Web Science - CSCI 470

CSCI 470
Web Science
Spring 2013

Schedule | Assignments | Resources | Course syllabus | Moodle

Assignment #9 - Cipher Solver
Due: 10PM, Sunday 4/7.
In this assignment you will be implementing a program that can (usually) break monoalphabetic substitution ciphers. This assignment is worth 30 points. There will also be a 15 point extra-credit bonus competition during class on Monday 4/8 (see below).

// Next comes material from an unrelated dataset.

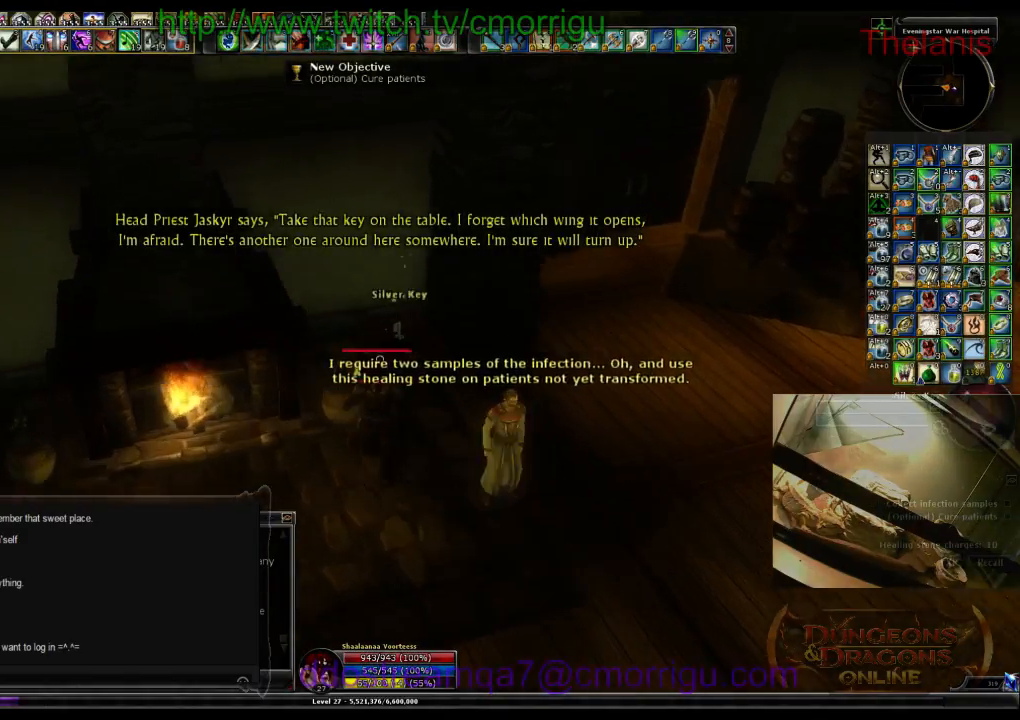
{"keys": [], "events": [[33, "e", "down"], [267, "e", "up"]]}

Overview. A monoalphabetic substitution cipher replaces each plain text character (denoted here by a lowercase letter) with a cipher character (denoted by an uppercase letter). The Caesar shift is a special case of a monoalphabetic substitution cipher with a key that is a shifted version of the letters A-Z:

plain  abcdefghijklmnopqrstuvwxyz
key    DEFGHIJKLMNOPQRSTUVWXYZABC

In general, the key may be any permutation of the letters A-Z:

plain  abcdefghijklmnopqrstuvwxyz
key    XBSINEMURZOQKAHCPVYLGFJTWD

A key might also be set using a password or phrase, removing any repeated letters and filling the end with the remaining letters:

plain  abcdefghijklmnopqrstuvwxyz
key    UGLYBACKSWNDEFHIJMOPQRTVXZ

Your mission, if you choose to accept it, is to develop a Java program that given some ciphertext, recovers the key (and thus plaintext) based on only the ciphertext.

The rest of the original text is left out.